To analyze the data using SQL, it first needs to be loaded into SQLite DB.
We will create three tables:

1.  **ChicagoCensusData**
2.  **ChicagoCrimeData**
3.  **ChicagoPublicSchools**

In [1]:
import pandas as pd
import sqlite3

In [2]:
# Install if needed
#!pip install ipython-sql

We have commented out the code to load tables into dataframes and add them to the database since we have already done so. Next we define a connection object `cnn`, then load `sql magic` and connect to the database we want to work with.

In [3]:
# In case one needs to create the database, first we load tables into dataframes
#df1 = pd.read_csv('ChicagoCensusData.csv')
#df2 = pd.read_csv('ChicagoCrimeData.csv')
#df3 = pd.read_csv('ChicagoPublicSchools.csv')

In [4]:
# Then we establish connection to database
cnn = sqlite3.connect('CHICAGO_DB.db')

In [5]:
# Finally, we add tables to database
#df1.to_sql('ChicagoCensusData', cnn)
#df2.to_sql('ChicagoCrimeData', cnn)
#df3.to_sql('ChicagoPublicSchools', cnn)

In [6]:
# loads sql magic
%load_ext sql

In [7]:
# Connects to the database
%sql sqlite:///CHICAGO_DB.db

Now we are ready to run queries in order to answer some questions about our datasets.
For instance let us determine the total number of crimes recorded in the Crime table.

In [8]:
%sql SELECT COUNT(*) AS TOTAL_NUMBER_CRIMES FROM ChicagoCrimeData

 * sqlite:///CHICAGO_DB.db
Done.


TOTAL_NUMBER_CRIMES
533


We can also list all community areas with per capita income less than 11000.

In [10]:
%%sql 
SELECT COMMUNITY_AREA_NAME, PER_CAPITA_INCOME FROM ChicagoCensusData
WHERE PER_CAPITA_INCOME < 11000;

 * sqlite:///CHICAGO_DB.db
Done.


COMMUNITY_AREA_NAME,PER_CAPITA_INCOME
West Garfield Park,10934
South Lawndale,10402
Fuller Park,10432
Riverdale,8201


If we are interested in crimes involving minors, we can list those case numbers as follows:

In [11]:
%%sql
SELECT CASE_NUMBER, DESCRIPTION FROM ChicagoCrimeData
WHERE DESCRIPTION LIKE '%minor%'

 * sqlite:///CHICAGO_DB.db
Done.

Directive:
Pick up the SQLite tutorial on the Chicago datasets where it stops and continue it.

Data excerpts:
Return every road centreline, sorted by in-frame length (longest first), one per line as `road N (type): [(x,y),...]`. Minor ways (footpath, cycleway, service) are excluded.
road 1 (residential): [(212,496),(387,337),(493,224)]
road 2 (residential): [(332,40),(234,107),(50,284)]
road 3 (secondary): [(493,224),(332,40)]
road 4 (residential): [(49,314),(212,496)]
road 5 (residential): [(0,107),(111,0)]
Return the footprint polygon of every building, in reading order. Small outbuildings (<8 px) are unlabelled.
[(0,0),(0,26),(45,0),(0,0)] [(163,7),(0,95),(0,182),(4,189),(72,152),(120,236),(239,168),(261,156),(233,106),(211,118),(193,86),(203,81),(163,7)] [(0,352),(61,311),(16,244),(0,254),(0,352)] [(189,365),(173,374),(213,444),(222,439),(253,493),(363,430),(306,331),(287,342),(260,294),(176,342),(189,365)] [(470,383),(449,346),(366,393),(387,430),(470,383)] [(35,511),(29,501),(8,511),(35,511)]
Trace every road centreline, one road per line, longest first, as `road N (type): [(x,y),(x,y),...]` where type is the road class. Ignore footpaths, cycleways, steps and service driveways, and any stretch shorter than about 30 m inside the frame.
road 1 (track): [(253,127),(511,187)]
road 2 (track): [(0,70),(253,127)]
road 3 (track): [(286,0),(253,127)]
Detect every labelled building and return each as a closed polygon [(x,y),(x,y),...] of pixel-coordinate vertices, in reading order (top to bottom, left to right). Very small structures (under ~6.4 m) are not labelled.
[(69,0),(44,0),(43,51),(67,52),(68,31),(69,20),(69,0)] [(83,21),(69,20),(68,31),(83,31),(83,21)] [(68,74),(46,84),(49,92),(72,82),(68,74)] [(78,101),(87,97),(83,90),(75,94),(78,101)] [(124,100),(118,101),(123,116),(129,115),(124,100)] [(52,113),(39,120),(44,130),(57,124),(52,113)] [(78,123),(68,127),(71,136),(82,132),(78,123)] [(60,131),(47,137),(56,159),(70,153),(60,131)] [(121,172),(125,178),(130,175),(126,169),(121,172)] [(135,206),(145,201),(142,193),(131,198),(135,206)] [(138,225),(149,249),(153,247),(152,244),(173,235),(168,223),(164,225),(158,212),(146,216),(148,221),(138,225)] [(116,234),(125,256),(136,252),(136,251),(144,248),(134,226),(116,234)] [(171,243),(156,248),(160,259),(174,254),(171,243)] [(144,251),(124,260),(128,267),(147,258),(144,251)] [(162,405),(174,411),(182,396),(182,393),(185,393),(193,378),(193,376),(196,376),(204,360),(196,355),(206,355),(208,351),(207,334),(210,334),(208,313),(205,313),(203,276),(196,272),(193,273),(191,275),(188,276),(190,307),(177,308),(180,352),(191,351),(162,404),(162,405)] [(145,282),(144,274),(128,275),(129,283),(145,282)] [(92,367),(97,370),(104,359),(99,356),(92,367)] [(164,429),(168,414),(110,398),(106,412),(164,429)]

Written response:
CASE_NUMBER,DESCRIPTION
HL266884,SELL/GIVE/DEL LIQUOR TO MINOR
HK238408,ILLEGAL CONSUMPTION BY MINOR


Another thing we might be interested in investigating is kidnapping crimes.
We can extract those with the following query.

In [14]:
%%sql
SELECT CASE_NUMBER, PRIMARY_TYPE, DESCRIPTION FROM ChicagoCrimeData
WHERE PRIMARY_TYPE = 'KIDNAPPING'

 * sqlite:///CHICAGO_DB.db
Done.


CASE_NUMBER,PRIMARY_TYPE,DESCRIPTION
HN144152,KIDNAPPING,CHILD ABDUCTION/STRANGER


We see there is only one kidnapping crime registered, so a valid question is what kind of crimes were recorded at schools? Did the kidnapping happened there?

In [15]:
%%sql
SELECT DISTINCT(PRIMARY_TYPE) AS KINDS_OF_CRIMES_AT_SCHOOLS FROM ChicagoCrimeData
WHERE LOCATION_DESCRIPTION LIKE '%school%'

 * sqlite:///CHICAGO_DB.db
Done.


KINDS_OF_CRIMES_AT_SCHOOLS
BATTERY
CRIMINAL DAMAGE
NARCOTICS
ASSAULT
CRIMINAL TRESPASS
PUBLIC PEACE VIOLATION


Turns out there are quite a few types of crime committed at schools, but kidnapping was not one of them. We can dive a little deeper and look at the average safety score for each type of school.

In [16]:
%%sql
SELECT "Elementary, Middle, or High School" AS TYPE_OF_SCHOOL, AVG(SAFETY_SCORE) AS AVG_SAFETY_SCORE FROM ChicagoPublicSchools
GROUP BY "Elementary, Middle, or High School"

 * sqlite:///CHICAGO_DB.db
Done.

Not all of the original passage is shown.